Work order: From the first line to the last, return the material exactly.

[[ Exercise materials, beginning ]]

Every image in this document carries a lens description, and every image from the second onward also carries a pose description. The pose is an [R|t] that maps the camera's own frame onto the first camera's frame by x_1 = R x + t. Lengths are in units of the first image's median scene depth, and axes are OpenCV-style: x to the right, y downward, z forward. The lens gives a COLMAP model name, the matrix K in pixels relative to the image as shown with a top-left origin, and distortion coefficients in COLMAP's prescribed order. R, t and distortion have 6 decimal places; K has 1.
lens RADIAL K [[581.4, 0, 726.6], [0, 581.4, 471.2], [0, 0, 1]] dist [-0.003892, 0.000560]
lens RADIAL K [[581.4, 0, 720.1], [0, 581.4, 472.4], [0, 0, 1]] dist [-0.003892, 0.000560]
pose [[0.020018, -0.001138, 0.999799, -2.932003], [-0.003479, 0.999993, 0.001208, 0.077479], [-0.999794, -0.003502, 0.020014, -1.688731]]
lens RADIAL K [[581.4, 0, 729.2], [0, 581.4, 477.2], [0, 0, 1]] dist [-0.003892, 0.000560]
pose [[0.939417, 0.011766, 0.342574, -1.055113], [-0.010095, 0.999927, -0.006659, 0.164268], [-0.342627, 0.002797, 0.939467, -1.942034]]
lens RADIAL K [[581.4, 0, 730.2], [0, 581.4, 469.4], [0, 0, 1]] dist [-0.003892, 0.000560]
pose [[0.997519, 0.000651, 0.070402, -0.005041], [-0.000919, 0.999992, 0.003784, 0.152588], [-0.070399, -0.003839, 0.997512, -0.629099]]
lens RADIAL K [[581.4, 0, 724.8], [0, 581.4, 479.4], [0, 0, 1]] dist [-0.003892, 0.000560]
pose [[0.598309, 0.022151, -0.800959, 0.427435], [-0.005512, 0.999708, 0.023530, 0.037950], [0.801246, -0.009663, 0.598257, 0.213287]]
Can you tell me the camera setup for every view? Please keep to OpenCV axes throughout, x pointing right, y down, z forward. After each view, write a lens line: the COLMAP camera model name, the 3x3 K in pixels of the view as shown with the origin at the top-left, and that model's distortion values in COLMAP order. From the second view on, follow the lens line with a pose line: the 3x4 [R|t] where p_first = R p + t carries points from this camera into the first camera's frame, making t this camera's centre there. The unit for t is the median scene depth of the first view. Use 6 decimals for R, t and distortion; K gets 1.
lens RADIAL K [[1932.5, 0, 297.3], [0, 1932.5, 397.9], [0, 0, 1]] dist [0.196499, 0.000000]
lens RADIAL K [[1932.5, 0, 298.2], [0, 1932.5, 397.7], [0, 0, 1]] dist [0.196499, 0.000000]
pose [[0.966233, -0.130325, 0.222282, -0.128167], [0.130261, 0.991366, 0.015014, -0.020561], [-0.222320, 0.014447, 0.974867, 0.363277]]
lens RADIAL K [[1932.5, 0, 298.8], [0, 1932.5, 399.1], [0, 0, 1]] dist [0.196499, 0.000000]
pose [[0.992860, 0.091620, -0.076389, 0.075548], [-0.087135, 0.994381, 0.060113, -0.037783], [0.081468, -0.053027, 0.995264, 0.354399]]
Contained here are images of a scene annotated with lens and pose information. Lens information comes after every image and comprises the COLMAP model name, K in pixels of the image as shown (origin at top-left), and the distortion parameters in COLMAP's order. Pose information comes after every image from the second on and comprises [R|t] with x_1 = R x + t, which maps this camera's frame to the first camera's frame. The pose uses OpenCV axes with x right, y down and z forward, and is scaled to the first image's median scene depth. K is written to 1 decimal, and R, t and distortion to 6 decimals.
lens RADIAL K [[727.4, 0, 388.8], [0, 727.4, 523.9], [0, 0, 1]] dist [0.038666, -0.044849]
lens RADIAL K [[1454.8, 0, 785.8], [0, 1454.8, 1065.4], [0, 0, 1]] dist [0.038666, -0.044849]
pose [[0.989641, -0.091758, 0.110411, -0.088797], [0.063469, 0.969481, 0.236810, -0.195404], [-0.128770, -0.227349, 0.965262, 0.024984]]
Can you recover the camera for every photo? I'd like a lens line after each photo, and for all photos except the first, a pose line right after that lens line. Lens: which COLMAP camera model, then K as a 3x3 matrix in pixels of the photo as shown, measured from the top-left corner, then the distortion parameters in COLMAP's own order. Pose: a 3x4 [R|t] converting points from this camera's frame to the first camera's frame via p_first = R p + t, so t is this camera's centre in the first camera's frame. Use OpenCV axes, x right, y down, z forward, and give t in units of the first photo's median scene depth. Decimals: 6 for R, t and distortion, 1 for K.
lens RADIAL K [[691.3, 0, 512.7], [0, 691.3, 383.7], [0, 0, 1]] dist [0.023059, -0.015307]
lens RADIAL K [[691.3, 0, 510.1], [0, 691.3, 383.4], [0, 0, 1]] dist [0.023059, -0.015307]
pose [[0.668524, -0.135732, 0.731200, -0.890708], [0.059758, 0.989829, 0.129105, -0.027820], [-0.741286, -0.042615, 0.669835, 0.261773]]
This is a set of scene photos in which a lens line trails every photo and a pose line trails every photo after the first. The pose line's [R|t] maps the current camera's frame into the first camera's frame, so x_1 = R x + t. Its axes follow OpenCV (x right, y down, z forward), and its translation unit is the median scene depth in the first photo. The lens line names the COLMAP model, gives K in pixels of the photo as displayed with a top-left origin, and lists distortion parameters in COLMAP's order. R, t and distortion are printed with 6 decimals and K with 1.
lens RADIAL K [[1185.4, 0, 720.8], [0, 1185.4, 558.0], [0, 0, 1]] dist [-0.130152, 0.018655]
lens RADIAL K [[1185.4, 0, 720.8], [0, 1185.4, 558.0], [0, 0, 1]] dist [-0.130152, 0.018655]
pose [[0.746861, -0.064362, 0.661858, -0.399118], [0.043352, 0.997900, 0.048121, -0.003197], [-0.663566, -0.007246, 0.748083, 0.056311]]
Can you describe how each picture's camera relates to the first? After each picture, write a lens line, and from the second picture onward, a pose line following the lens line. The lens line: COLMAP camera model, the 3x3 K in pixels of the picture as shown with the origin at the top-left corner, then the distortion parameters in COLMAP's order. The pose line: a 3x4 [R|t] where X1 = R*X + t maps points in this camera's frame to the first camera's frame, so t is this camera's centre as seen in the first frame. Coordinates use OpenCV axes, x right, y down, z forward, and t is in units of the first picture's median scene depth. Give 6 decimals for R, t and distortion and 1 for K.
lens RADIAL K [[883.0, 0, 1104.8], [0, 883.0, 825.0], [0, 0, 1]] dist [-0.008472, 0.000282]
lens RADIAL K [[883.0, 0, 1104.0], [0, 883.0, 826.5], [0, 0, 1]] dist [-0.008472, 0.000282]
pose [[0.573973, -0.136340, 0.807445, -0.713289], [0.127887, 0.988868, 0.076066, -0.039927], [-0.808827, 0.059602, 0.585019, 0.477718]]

[[ Exercise materials, end ]]

Answer:
Every image in this document carries a lens description, and every image from the second onward also carries a pose description. The pose is an [R|t] that maps the camera's own frame onto the first camera's frame by x_1 = R x + t. Lengths are in units of the first image's median scene depth, and axes are OpenCV-style: x to the right, y downward, z forward. The lens gives a COLMAP model name, the matrix K in pixels relative to the image as shown with a top-left origin, and distortion coefficients in COLMAP's prescribed order. R, t and distortion have 6 decimal places; K has 1.
lens RADIAL K [[581.4, 0, 726.6], [0, 581.4, 471.2], [0, 0, 1]] dist [-0.003892, 0.000560]
lens RADIAL K [[581.4, 0, 720.1], [0, 581.4, 472.4], [0, 0, 1]] dist [-0.003892, 0.000560]
pose [[0.020018, -0.001138, 0.999799, -2.932003], [-0.003479, 0.999993, 0.001208, 0.077479], [-0.999794, -0.003502, 0.020014, -1.688731]]
lens RADIAL K [[581.4, 0, 729.2], [0, 581.4, 477.2], [0, 0, 1]] dist [-0.003892, 0.000560]
pose [[0.939417, 0.011766, 0.342574, -1.055113], [-0.010095, 0.999927, -0.006659, 0.164268], [-0.342627, 0.002797, 0.939467, -1.942034]]
lens RADIAL K [[581.4, 0, 730.2], [0, 581.4, 469.4], [0, 0, 1]] dist [-0.003892, 0.000560]
pose [[0.997519, 0.000651, 0.070402, -0.005041], [-0.000919, 0.999992, 0.003784, 0.152588], [-0.070399, -0.003839, 0.997512, -0.629099]]
lens RADIAL K [[581.4, 0, 724.8], [0, 581.4, 479.4], [0, 0, 1]] dist [-0.003892, 0.000560]
pose [[0.598309, 0.022151, -0.800959, 0.427435], [-0.005512, 0.999708, 0.023530, 0.037950], [0.801246, -0.009663, 0.598257, 0.213287]]
Can you tell me the camera setup for every view? Please keep to OpenCV axes throughout, x pointing right, y down, z forward. After each view, write a lens line: the COLMAP camera model name, the 3x3 K in pixels of the view as shown with the origin at the top-left, and that model's distortion values in COLMAP order. From the second view on, follow the lens line with a pose line: the 3x4 [R|t] where p_first = R p + t carries points from this camera into the first camera's frame, making t this camera's centre there. The unit for t is the median scene depth of the first view. Use 6 decimals for R, t and distortion; K gets 1.
lens RADIAL K [[1932.5, 0, 297.3], [0, 1932.5, 397.9], [0, 0, 1]] dist [0.196499, 0.000000]
lens RADIAL K [[1932.5, 0, 298.2], [0, 1932.5, 397.7], [0, 0, 1]] dist [0.196499, 0.000000]
pose [[0.966233, -0.130325, 0.222282, -0.128167], [0.130261, 0.991366, 0.015014, -0.020561], [-0.222320, 0.014447, 0.974867, 0.363277]]
lens RADIAL K [[1932.5, 0, 298.8], [0, 1932.5, 399.1], [0, 0, 1]] dist [0.196499, 0.000000]
pose [[0.992860, 0.091620, -0.076389, 0.075548], [-0.087135, 0.994381, 0.060113, -0.037783], [0.081468, -0.053027, 0.995264, 0.354399]]
Contained here are images of a scene annotated with lens and pose information. Lens information comes after every image and comprises the COLMAP model name, K in pixels of the image as shown (origin at top-left), and the distortion parameters in COLMAP's order. Pose information comes after every image from the second on and comprises [R|t] with x_1 = R x + t, which maps this camera's frame to the first camera's frame. The pose uses OpenCV axes with x right, y down and z forward, and is scaled to the first image's median scene depth. K is written to 1 decimal, and R, t and distortion to 6 decimals.
lens RADIAL K [[727.4, 0, 388.8], [0, 727.4, 523.9], [0, 0, 1]] dist [0.038666, -0.044849]
lens RADIAL K [[1454.8, 0, 785.8], [0, 1454.8, 1065.4], [0, 0, 1]] dist [0.038666, -0.044849]
pose [[0.989641, -0.091758, 0.110411, -0.088797], [0.063469, 0.969481, 0.236810, -0.195404], [-0.128770, -0.227349, 0.965262, 0.024984]]
Can you recover the camera for every photo? I'd like a lens line after each photo, and for all photos except the first, a pose line right after that lens line. Lens: which COLMAP camera model, then K as a 3x3 matrix in pixels of the photo as shown, measured from the top-left corner, then the distortion parameters in COLMAP's own order. Pose: a 3x4 [R|t] converting points from this camera's frame to the first camera's frame via p_first = R p + t, so t is this camera's centre in the first camera's frame. Use OpenCV axes, x right, y down, z forward, and give t in units of the first photo's median scene depth. Decimals: 6 for R, t and distortion, 1 for K.
lens RADIAL K [[691.3, 0, 512.7], [0, 691.3, 383.7], [0, 0, 1]] dist [0.023059, -0.015307]
lens RADIAL K [[691.3, 0, 510.1], [0, 691.3, 383.4], [0, 0, 1]] dist [0.023059, -0.015307]
pose [[0.668524, -0.135732, 0.731200, -0.890708], [0.059758, 0.989829, 0.129105, -0.027820], [-0.741286, -0.042615, 0.669835, 0.261773]]
This is a set of scene photos in which a lens line trails every photo and a pose line trails every photo after the first. The pose line's [R|t] maps the current camera's frame into the first camera's frame, so x_1 = R x + t. Its axes follow OpenCV (x right, y down, z forward), and its translation unit is the median scene depth in the first photo. The lens line names the COLMAP model, gives K in pixels of the photo as displayed with a top-left origin, and lists distortion parameters in COLMAP's order. R, t and distortion are printed with 6 decimals and K with 1.
lens RADIAL K [[1185.4, 0, 720.8], [0, 1185.4, 558.0], [0, 0, 1]] dist [-0.130152, 0.018655]
lens RADIAL K [[1185.4, 0, 720.8], [0, 1185.4, 558.0], [0, 0, 1]] dist [-0.130152, 0.018655]
pose [[0.746861, -0.064362, 0.661858, -0.399118], [0.043352, 0.997900, 0.048121, -0.003197], [-0.663566, -0.007246, 0.748083, 0.056311]]
Can you describe how each picture's camera relates to the first? After each picture, write a lens line, and from the second picture onward, a pose line following the lens line. The lens line: COLMAP camera model, the 3x3 K in pixels of the picture as shown with the origin at the top-left corner, then the distortion parameters in COLMAP's order. The pose line: a 3x4 [R|t] where X1 = R*X + t maps points in this camera's frame to the first camera's frame, so t is this camera's centre as seen in the first frame. Coordinates use OpenCV axes, x right, y down, z forward, and t is in units of the first picture's median scene depth. Give 6 decimals for R, t and distortion and 1 for K.
lens RADIAL K [[883.0, 0, 1104.8], [0, 883.0, 825.0], [0, 0, 1]] dist [-0.008472, 0.000282]
lens RADIAL K [[883.0, 0, 1104.0], [0, 883.0, 826.5], [0, 0, 1]] dist [-0.008472, 0.000282]
pose [[0.573973, -0.136340, 0.807445, -0.713289], [0.127887, 0.988868, 0.076066, -0.039927], [-0.808827, 0.059602, 0.585019, 0.477718]]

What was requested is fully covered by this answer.